On Mon, Jun 8, 2009 at 10:07 AM, Michael Hogan <Michael_Hogan@condenast.com> wrote:
Hey Barrett, I like the idea. Let’s try it!


On 6/5/09 11:18 AM, "Barrett Brown" <barriticus@gmail.com> wrote:

No problem, I know how it goes. Would you be interested in a piece on what the intelligent design folks have been up to since the 2005 Dover Trial? Specifically, William Dembski, the de facto leader of the movement, has a blog called Uncommon Descent which I've been following for the last couple of years and which is replete with all kinds of ridiculous drama and goofiness comparable to that found at Conservapedia. Let me know if this interests you.

Thanks,

Barrett Brown
Brooklyn, NY
512-560-2302

On Thu, Jun 4, 2009 at 2:08 PM, Michael Hogan <Michael_Hogan@condenast.com> wrote:
It’s the issue with Cohen being a “friend of the magazine.” Sorry about that.

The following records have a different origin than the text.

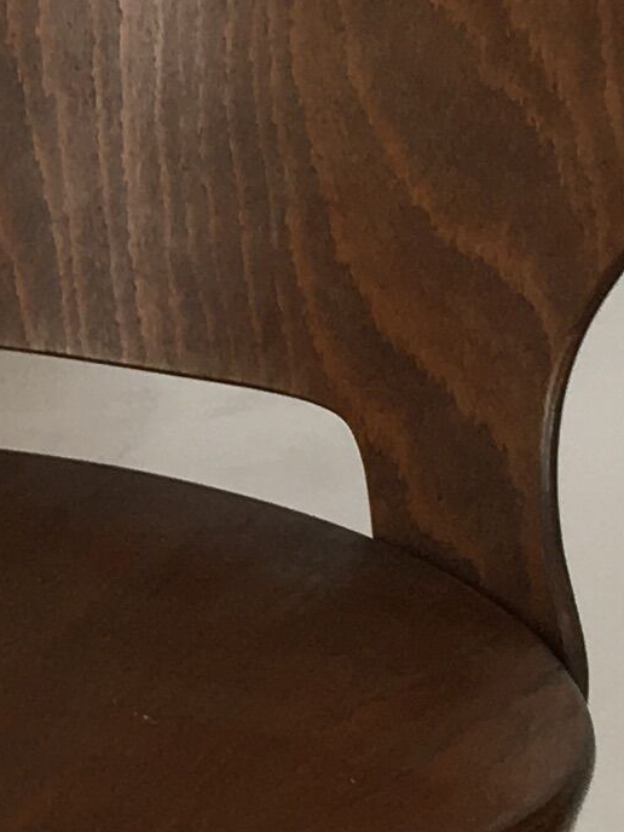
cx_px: -867
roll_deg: -0.2
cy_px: 562
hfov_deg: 8.1
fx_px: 4086
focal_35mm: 170
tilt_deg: -21.1
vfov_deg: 11.6
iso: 32
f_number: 2.2
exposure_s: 1/50
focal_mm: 4.15
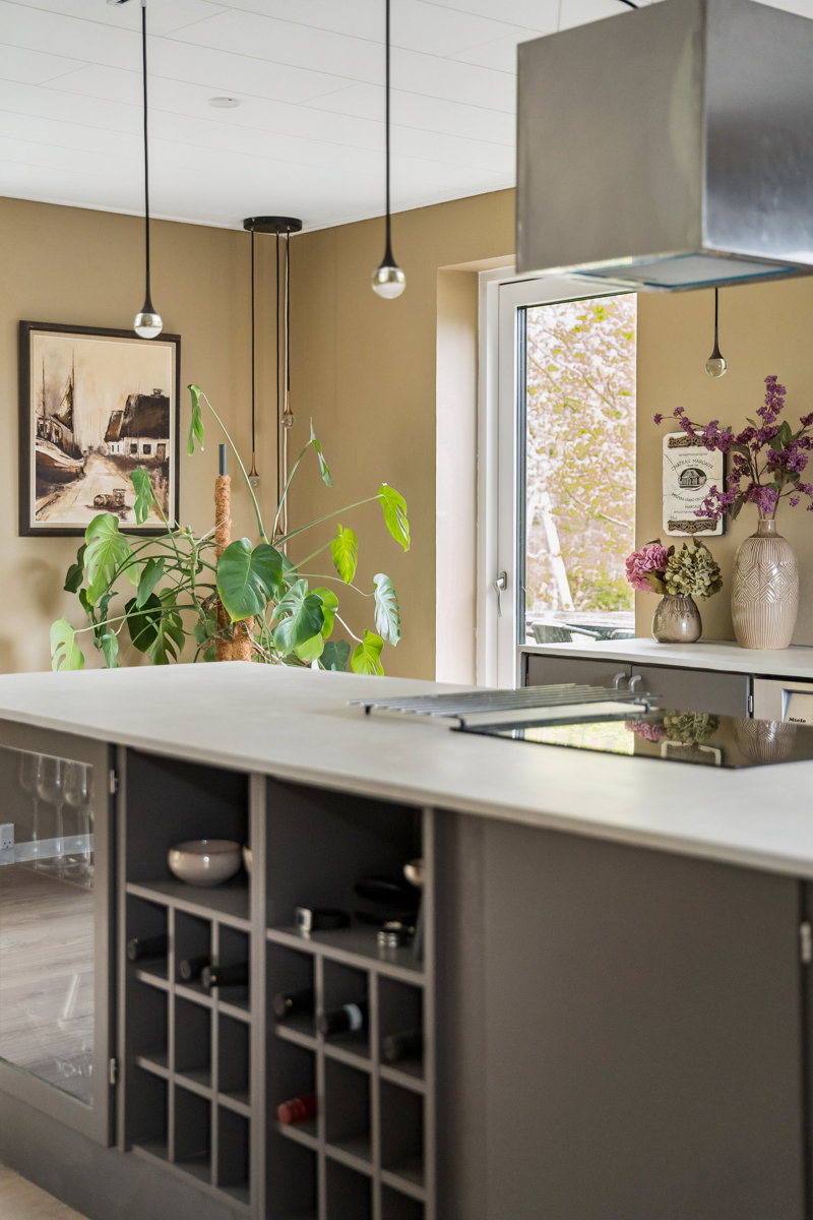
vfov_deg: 40.3
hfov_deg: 27.5
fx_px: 1660
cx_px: 406
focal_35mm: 49
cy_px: 610
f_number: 2.8
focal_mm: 49
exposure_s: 1/160
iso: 2000
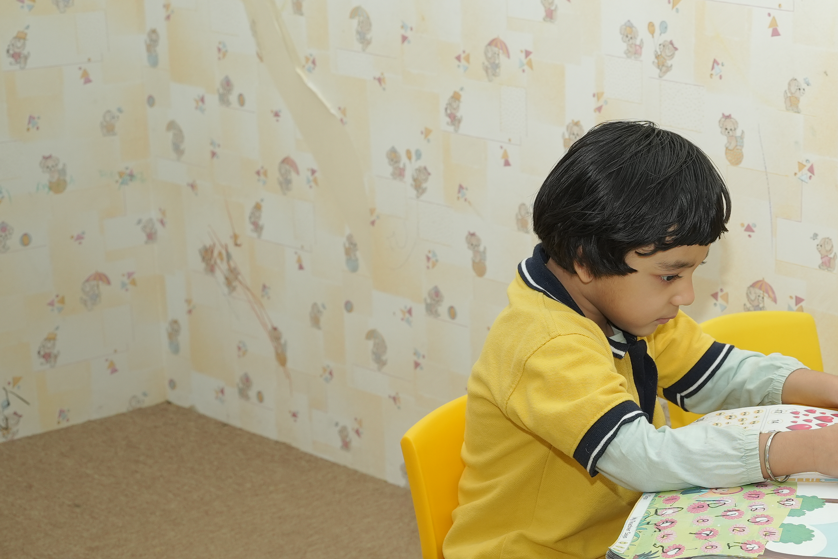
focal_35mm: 85
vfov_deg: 16.0
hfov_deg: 22.3
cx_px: 978
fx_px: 1978
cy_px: 404
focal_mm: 35
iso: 400
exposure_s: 1/100
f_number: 5
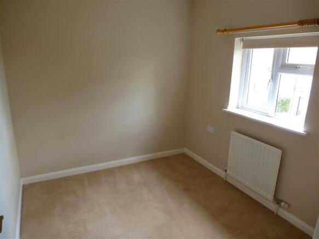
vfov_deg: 56.8
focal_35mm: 24
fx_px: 221
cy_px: 120
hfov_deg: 71.6
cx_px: 160
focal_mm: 4.3
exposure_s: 1/60
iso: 320
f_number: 3.3
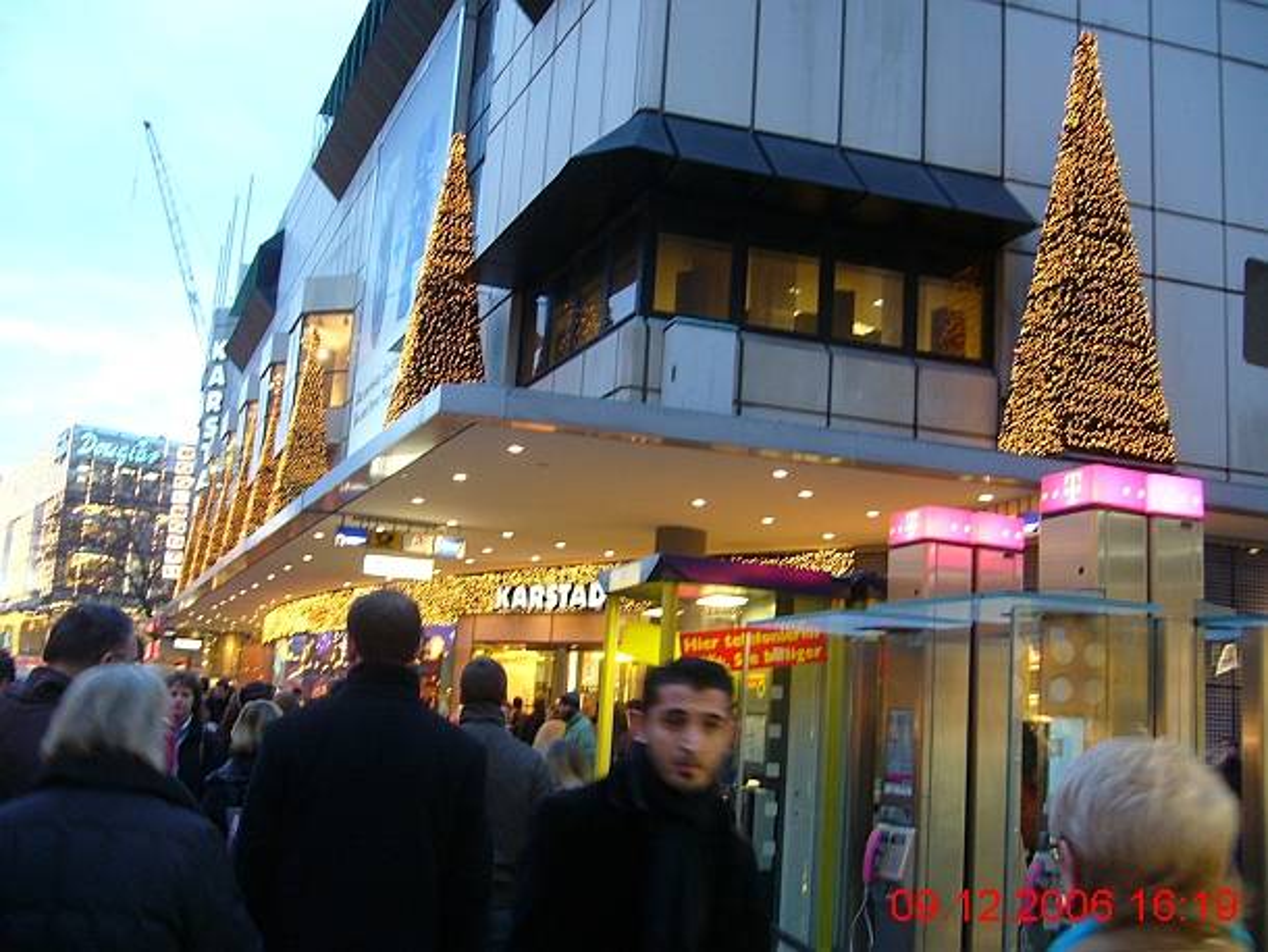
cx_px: 634
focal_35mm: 35
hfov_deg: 52.6
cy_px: 476
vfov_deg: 40.7
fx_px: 1283
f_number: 2.8
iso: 125
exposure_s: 1/15
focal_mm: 5.8
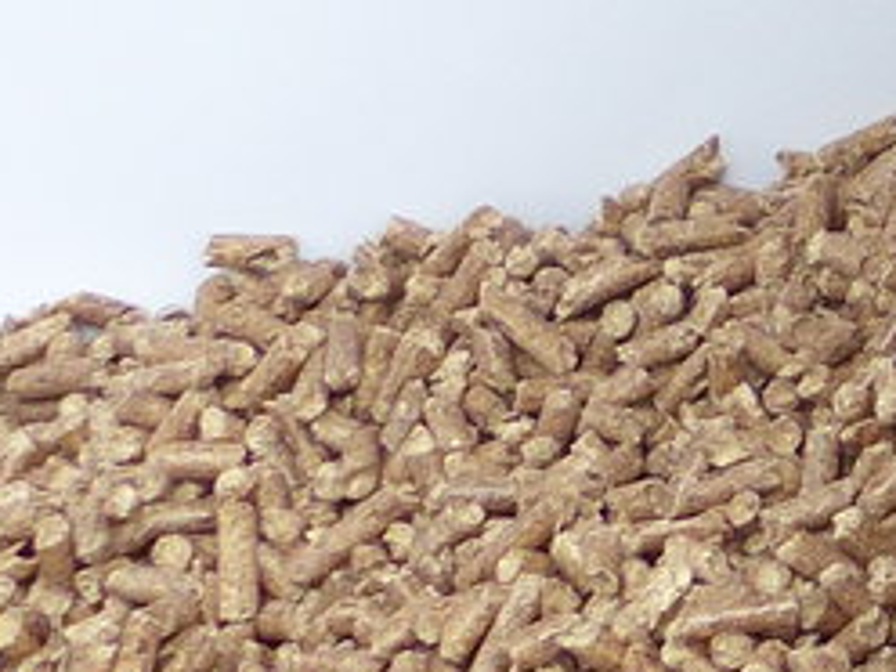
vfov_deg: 8.7
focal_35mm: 161
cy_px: -694
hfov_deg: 10.6
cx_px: 2121
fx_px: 4167
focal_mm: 4.5
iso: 100
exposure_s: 1/60
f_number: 2.8
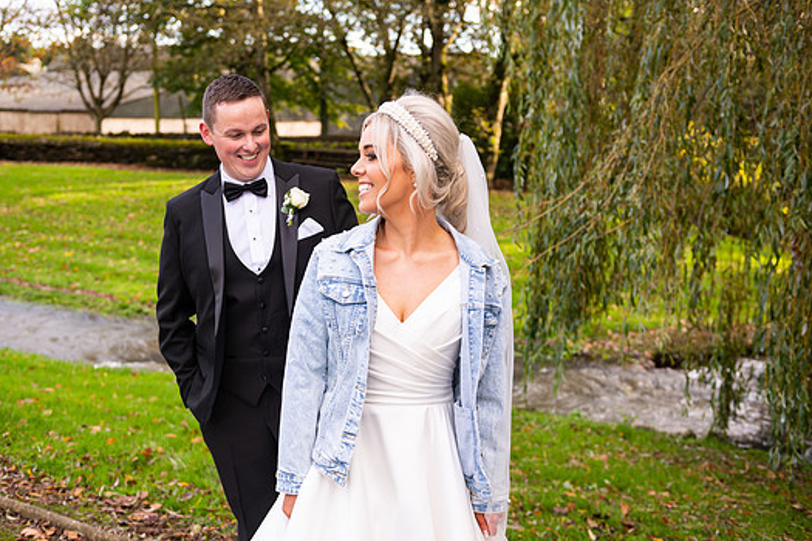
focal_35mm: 42
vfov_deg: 31.9
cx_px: 393
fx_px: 947
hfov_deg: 46.4
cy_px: 262
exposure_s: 1/160
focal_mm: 38
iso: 160
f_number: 3.5
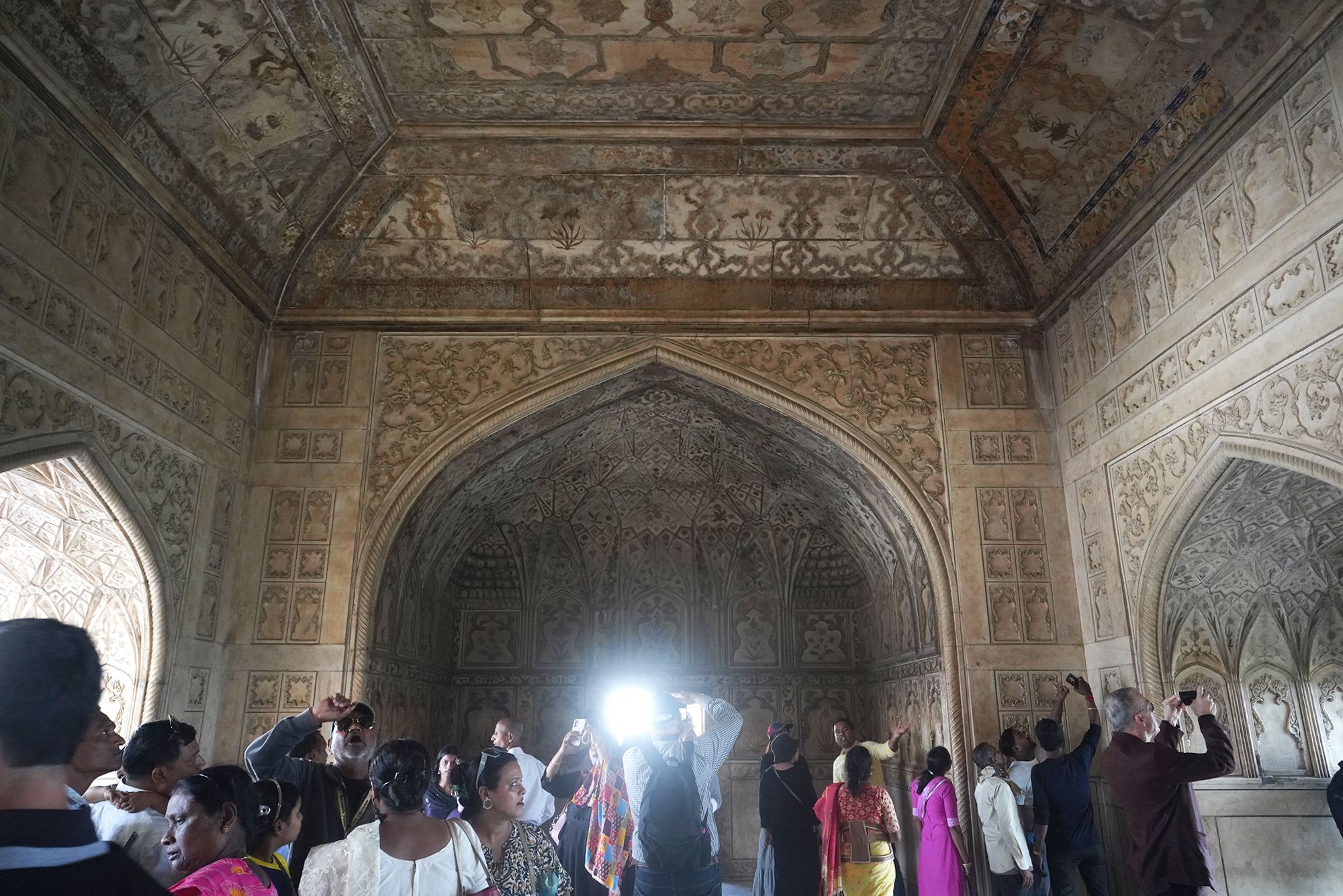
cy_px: 448
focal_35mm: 24
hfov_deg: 73.7
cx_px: 672
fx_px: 895
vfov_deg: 53.1
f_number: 7.1
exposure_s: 1/80
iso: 3200
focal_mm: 24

On 6/4/09 2:04 PM, "Barrett Brown" <barriticus@gmail.com <http://barriticus@gmail.com> > wrote:

Okay. Was there something specific about this piece that needed Carter's approval, or is everything going to need to go through him?
 
Thanks,
 
Barrett Brown
Brooklyn, NY
512-560-2302

On Thu, Jun 4, 2009 at 10:37 AM, Michael Hogan <Michael_Hogan@condenast.com <http://Michael_Hogan@condenast.com> > wrote:
Barrett,

I still haven’t heard back from Graydon, who is really busy these days, but at this point I think I’d better pass and let you take the piece elsewhere if you so choose. Sorry about the long delay for no payoff here.

Hope we can find something a little less tricky to do together soon.